Puerto Rico at the Dawn of the Modern Age: Nineteenth - and Early-Twentieth-Century Perspectives
Historical Research: Obtaining Historical Data
When and why did the United States express an interest in Cuba and Puerto Rico? To what extent was the concept of manifest destiny a factor in American interests? To what extent was sugar cane a factor in promoting U.S. annexation of Puerto Rico?

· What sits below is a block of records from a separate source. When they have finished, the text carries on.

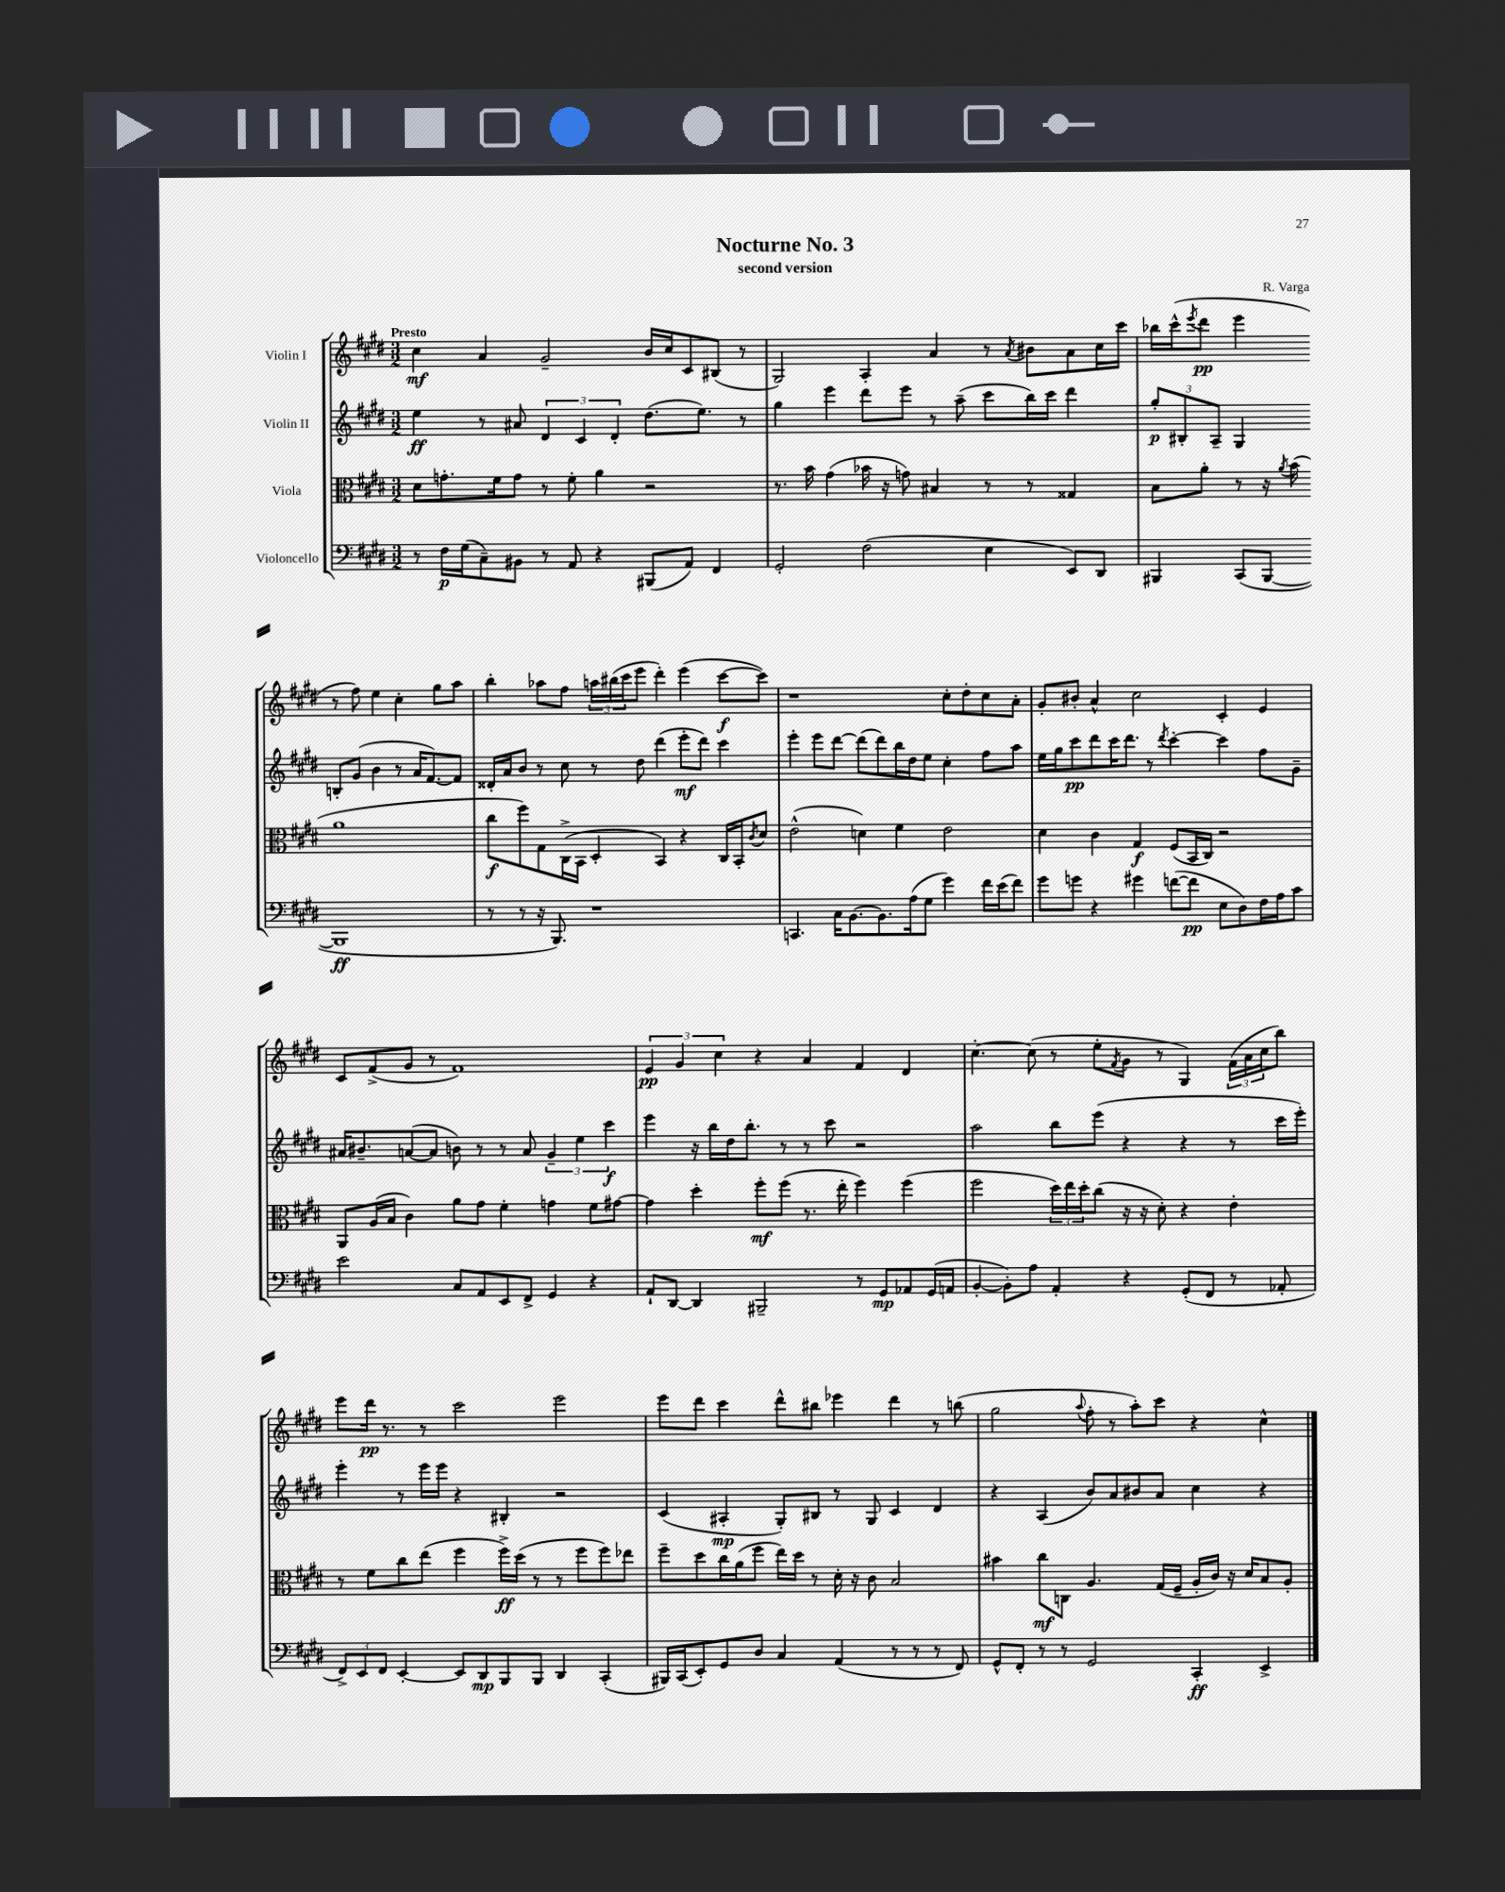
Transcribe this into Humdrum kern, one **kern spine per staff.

**kern	**kern	**kern	**kern
*staff4	*staff3	*staff2	*staff1
*clefF4	*clefC3	*clefG2	*clefG2
*k[f#c#g#d#]	*k[f#c#g#d#]	*k[f#c#g#d#]	*k[f#c#g#d#]
*M3/2	*M3/2	*M3/2	*M3/2
8r	8d#	4ee	4cc#
16F#	8.g'	.	.
(16G#	.	.	.
8C#~)	.	8r	4a
.	16f#	.	.
8BB#	8g	8a#	.
8r	8r	6d#	2g#~
8AA	8f#'	.	.
.	.	6c#	.
4r	4a	.	.
.	.	6d#'	.
(8BBB#	2r	(8.dd#	16b
.	.	.	16cc#
8AA)	.	.	8c#
.	.	8.ee)	.
4FF#	.	.	(8B#
.	.	8r	8r
=	=	=	=
2GG#'	8.r	4gg#	2G#)
.	16b	.	.
.	(4g#	4eee	.
(2F#	16b-	8ddd#	4A'
.	16r	.	.
.	8g)	8eee	.
.	4B#	8r	4a
.	.	(8aa~	.
4E	8r	8ccc#	8r
.	.	.	8qa
.	8r	16bb)	8b#
.	.	16ccc#	.
8EE)	4G##	4ddd#	8a
8DD#	.	.	16cc#
.	.	.	16ccc#
=	=	=	=
4BBB#	8B	12gg#'	16bb-
.	.	.	(16ccc#^^
.	.	12B#'	.
.	.	.	8qeee
.	8a'	.	8ddd#
.	.	12A~	.
(8CC#	8r	4G#	4eee
[8BBB#	16r	.	.
.	8qa	.	.
.	(16b	.	.
1BBB#]	1a	8B'	8r
.	.	(8g#	8ff#)
.	.	4b	4ee
.	.	8r	4cc#'
.	.	16a	.
.	.	[8.f#)	.
.	.	.	8gg#
.	.	8f#]	8aa
=	=	=	=
8r	8cc#	16d##'	4bb'
.	.	16a	.
8r	8ff#)	8b	.
16r	8G#	8r	8aa-
8.BBB)	.	.	.
.	(16C#^	8cc#	8ff#
.	16BB	.	.
1r	4D#'	8r	24aa
.	.	.	(24bb#
.	.	.	24ccc#
.	.	8dd#	8eee
.	4BB)	(4ddd#	4ddd#')
.	4r	8eee'	(4eee
.	.	8ddd#)	.
.	16C#	4ccc#	[8ccc#
.	16BB'	.	.
.	8qc#	.	.
.	8d#	.	8ccc#])
=	=	=	=
4.CC	(2e^^	4eee'	1r
.	.	8eee	.
16C#	.	[8ddd#	.
[8.BB	.	.	.
.	4d)	(8ddd#]	.
8.BB]	.	8ddd#)	.
.	4f#	16bb	.
(16A	.	16dd#	.
8G#	.	8ee	.
4g#)	2e	4cc#'	8cc#'
.	.	.	8dd#'
16f#	.	8ff#	8cc#
(16e	.	.	.
8f#)	.	8aa	8a'
=	=	=	=
8g#	4d#	16ee	8g#'
.	.	16gg#	.
8g	.	8ccc#	8b#'
4r	4c#	8ddd#	4a^^
.	.	16ccc#	.
.	.	8.ddd#	.
4g#	4G#	.	2cc#
.	.	8r	.
.	.	8qddd#	.
([8f	(8F#	[4ccc#'	.
8f]	16BB	.	.
.	16C#)	.	.
8E	2r	4ccc#]	4c#'
8D#)	.	.	.
16F#	.	8ff#	4e
16A	.	.	.
8c#	.	8g#~	.
=	=	=	=
2e	8AA	16a#	8c#
.	.	8.b#~	.
.	(16A	.	(8f#^
.	16B	.	.
.	4c#)	([8a	8g#
.	.	8a]	8r
8C#	8a	8b)	1f#)
8AA	8g#	8r	.
8EE	4f#'	8r	.
8FF#^	.	8a	.
4GG#	4g	6g#~	.
.	.	6ee	.
4r	8f#	.	.
.	.	6ccc#	.
.	[8g#	.	.
=	=	=	=
8AA`	4g#]	4eee	6e
[8DD#	.	.	.
.	.	.	6g#
4DD#]	4dd#'	16r	.
.	.	16bb	.
.	.	.	6cc#
.	.	16dd#	.
.	.	8.bb'	.
2BBB#~	8ff#'	.	4r
.	(8ff#	8r	.
.	8.r	8r	4a
.	.	8ccc#	.
.	16ee'	.	.
8r	4ff#)	2r	4f#
8GG#	.	.	.
8AA-	(4ff#	.	4d#
(16GG#	.	.	.
16AA	.	.	.
=	=	=	=
[4BB'	2ff#	2aa	[4.cc#'
8BB'])	.	.	.
8A	.	.	(8cc#]
4AA'	24dd#)	8bb	8r
.	24ee	.	.
.	24dd#'	.	.
.	(8cc#	(8eee	8ee'
.	.	.	8qf#
4r	16r	4r	8g#
.	16r	.	.
.	8d#')	.	8r
(8GG#'	4r	4r	4G#)
8FF#	.	.	.
8r	4e'	8r	(24f#
.	.	.	24a
.	.	.	24cc#
8AA-'	.	16ccc#	8bb)
.	.	16eee')	.
=	=	=	=
12FF#^)	8r	4eee'	8eee
12EE	.	.	.
.	8f#	.	16ddd#
12FF#	.	.	.
.	.	.	8.r
[4EE'	8cc#	8r	.
.	(8ee	16eee	8r
.	.	16eee	.
8EE]	4ff#	4r	2ccc#
8DD#	.	.	.
8BBB	16ff#^)	4B#'	.
.	(16dd#	.	.
8BBB	8r	.	.
4DD#	8r	2r	2eee
.	8ff#	.	.
(4CC#'	8ff#)	.	.
.	8ee-	.	.
=	=	=	=
16BBB#)	8ff#~	(4c#	8eee
(16CC#	.	.	.
8EE')	8dd#	.	8ddd#
8GG#	16cc#	4A#'	4ccc#
.	(16a	.	.
8D#	8ff#	.	.
4C#	16ee)	8G#')	8ddd#^^
.	16dd#	.	.
.	8r	8B#	8bb#
(4AA	16d#'	8r	4eee-
.	16r	.	.
.	8c#	8G#	.
8r	2B	4c#	4ddd#
8r	.	.	.
8r	.	4d#	8r
8FF#)	.	.	(8bb
=	=	=	=
8GG#^^	4b#	4r	2gg#
8FF#'	.	.	.
8r	8cc#	(4A	.
8r	8C	.	.
.	.	.	8qqaa
2GG#	4.A	8b)	8ff#'
.	.	8a	8r
.	.	8b#	8aa')
.	(16G#	8a	8ccc#
.	16F#~	.	.
4CC#'	16A'	4cc#	4r
.	16c#)	.	.
.	16r	.	.
.	16d#	.	.
4EE^	8B	4r	4cc#^^
.	8A'	.	.
==	==	==	==
*-	*-	*-	*-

How might you go about answering these questions? Obviously, you will need historical data from a variety of sources. Begin by tracing the history of Puerto Rico from the independence movements in Latin America in the 1820s to the annexation of the island by the United States following the Spanish-American War. Use sources from the collection, as well as other sources, to determine why the United States was willing to have Spain maintain its control over Cuba and Puerto Rico following the revolutions of the early nineteenth century. Consider how the Monroe Doctrine applied to Cuba and Puerto Rico. One potential source of information is A Century of Lawmaking, 1774-1873. If you search the collection using Puerto Rico as your search term, you will find such documents as "The Journal of the Senate of the United States, January 16, 1826," which includes several references to the Panama Congress called by Simón Bolivar. A search of Nineteenth-Century Periodicals, will provide information on the role missionaries played in the Americanization of Puerto Rico, as well as the debate about how the possessions gained through the Spanish-American War fit into the framework provided by the U.S. Constitution.